Since we would need to know calibration information about the microphone used to record the sound in order to transform the PCM values of this audiosegment into Pascals, we can’t really give an accurate SPL measurement.

However, we can give a reasonable guess that can certainly be used to compare two sounds taken from the same microphone set up.

Be wary about using this to compare sounds taken under different recording conditions however, except as a simple approximation.

Returns a scalar float representing the dB SPL of this audiosegment.

to_numpy_array()

Convenience function for np.array(self.get_array_of_samples()) while keeping the appropriate dtype.

zero_extend(duration_s=None, num_samples=None)

Adds a number of zeros (digital silence) to the AudioSegment (returning a new one).

Parameters:
  • duration_s – The number of seconds of zeros to add. If this is specified, num_samples must be None.
  • num_samples – The number of zeros to add. If this is specified, duration_s must be None.
Returns:

A new AudioSegment object that has been zero extended.

Raises:

ValueError if duration_s and num_samples are both specified.

audiosegment.deprecated(func)

Deprecator decorator.

audiosegment.deserialize(bstr)

Attempts to deserialize a bytestring into an audiosegment.

Parameters:bstr – The bytestring serialized via an audiosegment’s serialize() method.
Returns:An AudioSegment object deserialized from bstr.
audiosegment.empty()

Creates a zero-duration AudioSegment object.
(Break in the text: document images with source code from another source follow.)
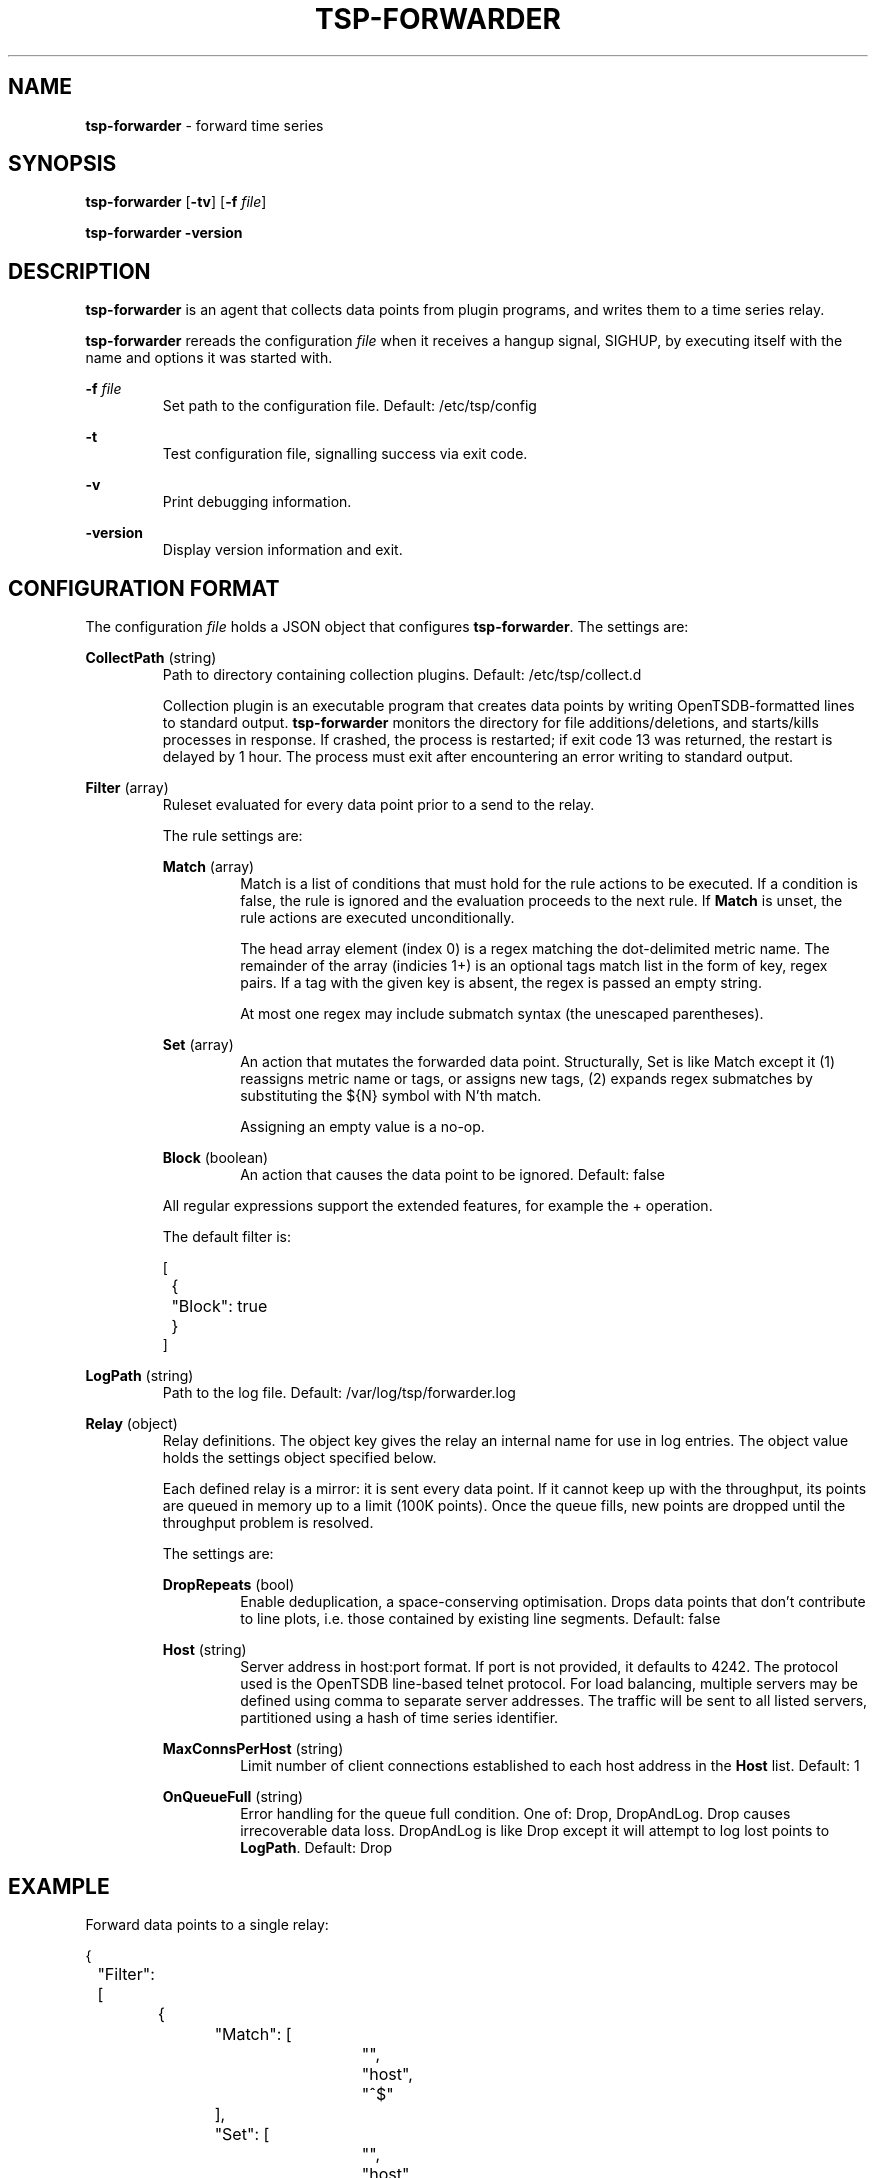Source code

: ." Copyright 2014 The Sporting Exchange Limited. All rights reserved.
." Use of this source code is governed by a free license that can be
." found in the LICENSE file.
.TH TSP-FORWARDER 8
.SH NAME
.B tsp-forwarder
- forward time series
.SH SYNOPSIS
.B tsp-forwarder
.RB [ -tv ]
[\fB-f\fI file\fR]
.P
.B tsp-forwarder -version
.P
.SH DESCRIPTION
.B tsp-forwarder
is an agent that collects data points from plugin programs, and writes them to a
time series relay.
.P
.B tsp-forwarder
rereads the configuration
.I file
when it receives a hangup signal, SIGHUP, by executing itself with the name and
options it was started with.
.P
.BI -f " file"
.RS
Set path to the configuration file. Default: /etc/tsp/config
.RE
.P
.B -t
.RS
Test configuration file, signalling success via exit code.
.RE
.P
.B -v
.RS
Print debugging information.
.RE
.P
.B -version
.RS
Display version information and exit.
.RE
.P
.SH CONFIGURATION FORMAT
The configuration
.I file
holds a JSON object that configures
.BR tsp-forwarder .
The settings are:
.P
.BR CollectPath " (string)"
.RS
Path to directory containing collection plugins. Default: /etc/tsp/collect.d
.P
Collection plugin is an executable program that creates data points by writing
OpenTSDB-formatted lines to standard output.
.B tsp-forwarder
monitors the directory for file additions/deletions, and starts/kills processes
in response. If crashed, the process is restarted; if exit code 13 was
returned, the restart is delayed by 1 hour. The process must exit after
encountering an error writing to standard output.
.RE
.P
.BR Filter " (array)"
.RS
Ruleset evaluated for every data point prior to a send to the relay.
.P
The rule settings are:
.P
.BR Match " (array)"
.RS
Match is a list of conditions that must hold for the rule actions to be
executed. If a condition is false, the rule is ignored and the evaluation
proceeds to the next rule. If
.B Match
is unset, the rule actions are executed unconditionally.
.P
The head array element (index 0) is a regex matching the dot-delimited metric
name. The remainder of the array (indicies 1+) is an optional tags match list
in the form of key, regex pairs. If a tag with the given key is absent, the
regex is passed an empty string.
.P
At most one regex may include submatch syntax (the unescaped parentheses).
.RE
.P
.BR Set " (array)"
.RS
An action that mutates the forwarded data point. Structurally, Set is like
Match except it (1) reassigns metric name or tags, or assigns new tags, (2)
expands regex submatches by substituting the ${N} symbol with N'th match.
.P
Assigning an empty value is a no-op.
.RE
.P
.BR Block " (boolean)"
.RS
An action that causes the data point to be ignored. Default: false
.RE
.P
All regular expressions support the extended features, for example the + operation.
.P
The default filter is:
.P
.ft CW
.nf
[
	{
		"Block": true
	}
]
.fi
.ft P
.RE
.P
.BR LogPath " (string)"
.RS
Path to the log file. Default: /var/log/tsp/forwarder.log
.RE
.P
.BR Relay " (object)"
.RS
Relay definitions. The object key gives the relay an internal name for use in
log entries. The object value holds the settings object specified below.
.P
Each defined relay is a mirror: it is sent every data point. If it cannot keep
up with the throughput, its points are queued in memory up to a limit (100K
points). Once the queue fills, new points are dropped until the throughput
problem is resolved.
.P
The settings are:
.P
.BR DropRepeats " (bool)"
.RS
Enable deduplication, a space-conserving optimisation. Drops data points that
don't contribute to line plots, i.e. those contained by existing line segments.
Default: false
.RE
.P
.BR Host " (string)"
.RS
Server address in host:port format. If port is not provided, it defaults to
4242. The protocol used is the OpenTSDB line-based telnet protocol. For load
balancing, multiple servers may be defined using comma to separate server
addresses. The traffic will be sent to all listed servers, partitioned using
a hash of time series identifier.
.RE
.P
.BR MaxConnsPerHost " (string)"
.RS
Limit number of client connections established to each host address in the
.B Host
list.
Default: 1
.RE
.P
.BR OnQueueFull " (string)"
.RS
Error handling for the queue full condition. One of: Drop, DropAndLog.
Drop causes irrecoverable data loss. DropAndLog is like Drop except it
will attempt to log lost points to
.BR LogPath .
Default: Drop
.RE
.RE
.P
.SH EXAMPLE
Forward data points to a single relay:
.P
.ft CW
.nf
{
	"Filter": [
		{
			"Match": [
				"",
				"host",
				"^$"
			],
			"Set": [
				"",
				"host",
				"server101.example.com"
			]
		}
	],
	"Relay": {
		"tsd": {
			"Host": "tsd.example.com",
			"DropRepeats": true
		}
	}
}
.fi
.ft P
Returns:An empty AudioSegment object.
audiosegment.from_file(path)

Returns an AudioSegment object from the given file based on its file extension. If the extension is wrong, this will throw some sort of error.

Parameters:path – The path to the file, including the file extension.
Returns:An AudioSegment instance from the file.
audiosegment.from_mono_audiosegments(*args)

Creates a multi-channel AudioSegment out of multiple mono AudioSegments (two or more). Each mono AudioSegment passed in should be exactly the same number of samples.

Returns:An AudioSegment of multiple channels formed from the given mono AudioSegments.
audiosegment.from_numpy_array(nparr, framerate)

Returns an AudioSegment created from the given numpy array.

The numpy array must have shape = (num_samples, num_channels).

Parameters:nparr – The numpy array to create an AudioSegment from.
Returns:An AudioSegment created from the given array.
audiosegment.silent(duration=1000, frame_rate=11025)

Creates an AudioSegment object of the specified duration/frame_rate filled with digital silence.

Parameters:
  • duration – The duration of the returned object in ms.
  • frame_rate – The samples per second of the returned object.
Returns:

AudioSegment object filled with pure digital silence.